Adam starts taking the medication, which seems to work well for him. However, he needs to improve his grades, so he makes friends with the school’s beautiful valedictorian, a black Hispanic girl named Maya. He convinces his mom and Maya to pay Maya to help tutor him three nights a week. Adam and Maya find it easy to talk to each other, but Adam hides from Maya his mental illness. In the confessional booth, Adam also finds a welcoming ear from the Catholic school’s priest, though Adam warns the priest that he doesn’t really believe in God. The priest asks God to watch over Adam anyway. As a result of the new medication, Maya and the priest, Adam’s grades start to really improve.
Sadly, the new medication starts to cause tremors in Adam’s right hand and deprive him of his taste and smell. Fearful that this will take away his only joy in life, cooking, and crush his chance to attend culinary school, Adam decides to stop taking his medication and hide this from his mom. It’s only a matter of time, therefore, when Adam’s illness will raise its ugly head and destroy everything Adam and his mother have been working toward, wrecking his future.
The title WORDS ON BATHROOM WALLS refers to the hateful gossip about other students and teachers that sometimes can be found on school bathroom walls. Adam is afraid that, once Maya finds out about his schizophrenia, she will think much less of him and accept the mean words that the schoolchildren will write about him.
WORDS ON BATHROOM WALLS is extremely well acted. Charlie Plummer does a brilliant job depicting the hopes, fears, pain, doubt, desires, and madness of a young man dealing with schizophrenia. As his love interest, Taylor Russell turns in a very appealing performance. Charlie receives great incredible support from a talented veteran cast, including Andy Garcia as the priest, Molly Parker as the mother and Walton Goggins as the stepfather. The cast and crew deliver a vivid, poignant emotional journey of hope, pain, fear, and love.

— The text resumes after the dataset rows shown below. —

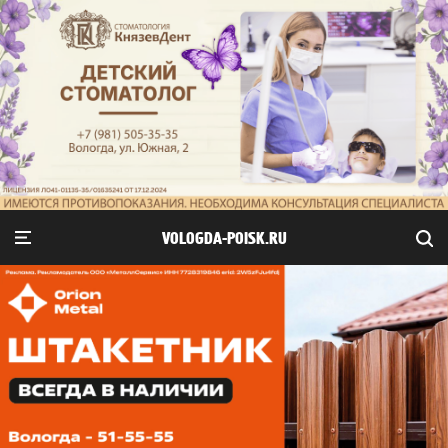
VOLOGDA-POISK.RU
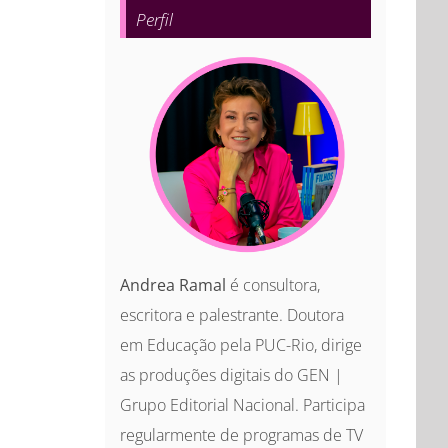
Perfil
Andrea Ramal
é consultora,
escritora e palestrante. Doutora
em Educação pela PUC-Rio, dirige
as produções digitais do GEN |
Grupo Editorial Nacional. Participa
regularmente de programas de TV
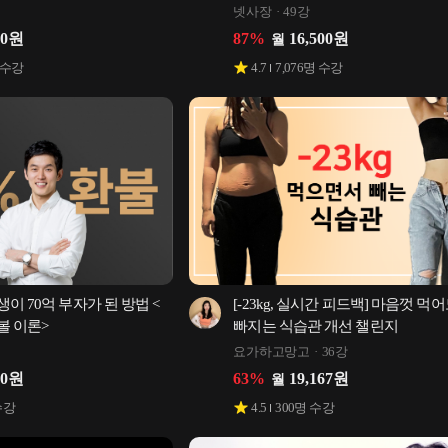
넷사장
49강
00
원
87
%
16,500
원
월
 수강
4.7
7,076
명 수강
이 70억 부자가 된 방법 <
[-23kg, 실시간 피드백] 마음껏 먹어
볼 이론>
빠지는 식습관 개선 챌린지
요가하고망고
36강
50
원
63
%
19,167
원
월
수강
4.5
300
명 수강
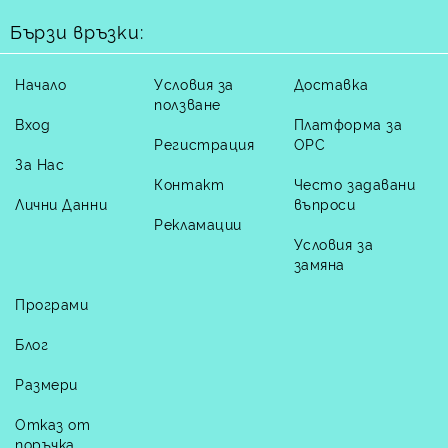
Бързи връзки:
Начало
Условия за
Доставка
ползване
Вход
Платформа за
Регистрация
ОРС
За Нас
Контакт
Често задавани
Лични Данни
въпроси
Рекламации
Условия за
замяна
Програми
Блог
Размери
Отказ от
поръчка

The movie has a strong moral worldview that extols hope, compassion, love, honesty, and parental love. It also has a positive portrayal of a Catholic priest who tries to minister to Adam. He actually helps Adam two or three times in the movie, even though Adam tells the priest he doesn’t believe in God. Despite the movie’s positive ending, Adam doesn’t seem to change that opinion in the end, so some humanist and anti-Christian elements remain in the movie.
WORDS ON BATHROOM WALLS also has some foul language, including one or two “f” words. There are also a couple lewd references, brief political correctness and scary delusions that warrant strong caution.
That said, the movie is a compassionate treatment of the problem of schizophrenia, a mental illness that often hits teenagers who are Adam’s age, or young adults in their twenties. Some may complain that the movie’s treatment of this problem is a little too slick, but a more gritty portrayal of the problem probably wouldn’t get the kind of broad audience toward which this movie is clearly aiming. The ending to WORDS ON BATHROOM WALLS is really good.
According Christian sources, discussing spiritual matters and biblical faith with schizophrenic patients can help them separate reality from fantasy. Loving support from family, friends and church is also vitally important. In addition, helping patients deal with substance abuse problems that often accompany this mental illness is invaluable. Offering to take patients to job and therapy appointments and reminding them to take their medication helps keep them on track.